── Listed records ──

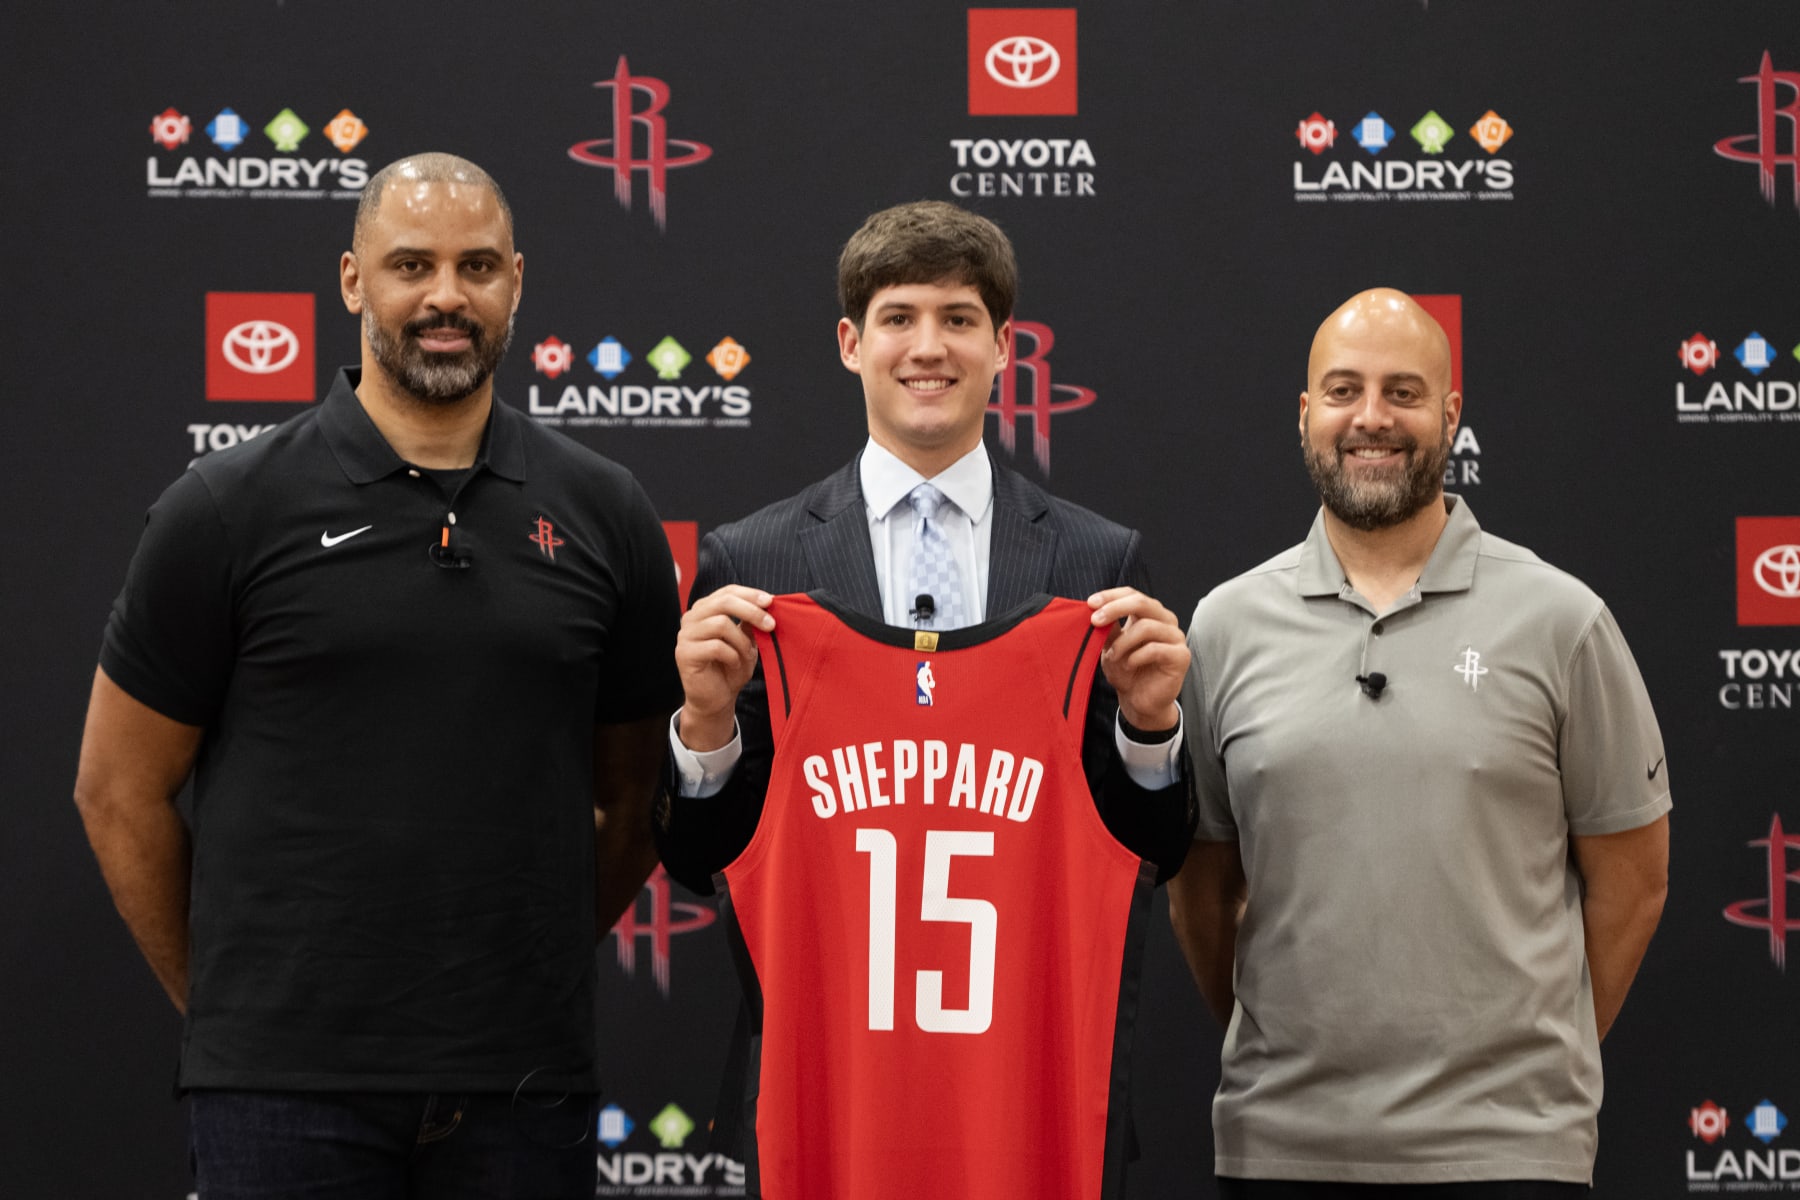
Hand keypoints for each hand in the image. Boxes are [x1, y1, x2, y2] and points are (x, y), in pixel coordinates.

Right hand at [675, 585, 774, 751]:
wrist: (715, 700)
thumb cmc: (730, 668)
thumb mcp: (746, 641)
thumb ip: (749, 623)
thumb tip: (766, 604)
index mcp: (705, 610)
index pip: (727, 591)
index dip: (750, 594)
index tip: (771, 602)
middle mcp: (691, 618)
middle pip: (724, 602)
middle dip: (751, 611)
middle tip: (771, 625)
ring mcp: (685, 635)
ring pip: (721, 624)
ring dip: (742, 641)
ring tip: (747, 655)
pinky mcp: (685, 654)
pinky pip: (716, 647)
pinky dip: (732, 656)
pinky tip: (734, 665)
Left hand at [1088, 587, 1188, 731]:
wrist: (1139, 701)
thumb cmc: (1126, 671)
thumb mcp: (1111, 645)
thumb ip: (1108, 627)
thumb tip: (1096, 608)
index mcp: (1150, 614)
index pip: (1132, 594)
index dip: (1111, 596)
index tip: (1090, 603)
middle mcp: (1166, 621)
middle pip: (1142, 602)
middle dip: (1114, 609)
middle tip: (1095, 621)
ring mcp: (1176, 638)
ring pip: (1147, 627)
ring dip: (1123, 642)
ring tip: (1113, 656)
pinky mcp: (1181, 656)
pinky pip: (1155, 649)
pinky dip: (1135, 657)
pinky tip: (1129, 666)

───

Work to complete: What you return must match the records line for line, with the pictures left out.

Exercise response:
Hand keypoints for each hand in the image. Boxes are [x1, y1, x2, y2] and points are (x, y), in pixel coordinates.

Right hand at [675, 585, 774, 751]:
wrist: (715, 700)
thumb cmc: (730, 668)
thumb mcp: (746, 641)
thumb ip: (749, 623)
thumb tip: (766, 604)
index mcp: (705, 610)
index pip: (727, 591)
index dip: (750, 594)
index tip: (771, 602)
middle mcp: (691, 618)
middle pip: (724, 602)
middle dip: (751, 611)
middle tip: (771, 625)
ring mcp: (685, 635)
ring pip: (721, 624)
ring dip: (742, 641)
ring tip: (747, 655)
pinky mcp: (685, 654)
pinky pip: (716, 647)
pinky dip: (732, 656)
pinky tip: (734, 665)
Left hand at [1088, 587, 1188, 731]:
wrist: (1139, 701)
thumb cmc: (1126, 671)
thumb mcp: (1111, 645)
thumb ip: (1108, 627)
thumb tip: (1096, 608)
index mcp: (1150, 614)
index pip: (1132, 594)
index dip: (1111, 596)
index tip: (1090, 603)
middle mcp: (1166, 621)
middle pip: (1142, 602)
middle dip: (1114, 609)
middle tip: (1095, 621)
ring mcp: (1176, 638)
ring pip: (1147, 627)
ring dip: (1123, 642)
ring tip: (1113, 656)
pinky mcp: (1181, 656)
pinky pip: (1155, 649)
pinky dip: (1135, 657)
pinky tip: (1129, 666)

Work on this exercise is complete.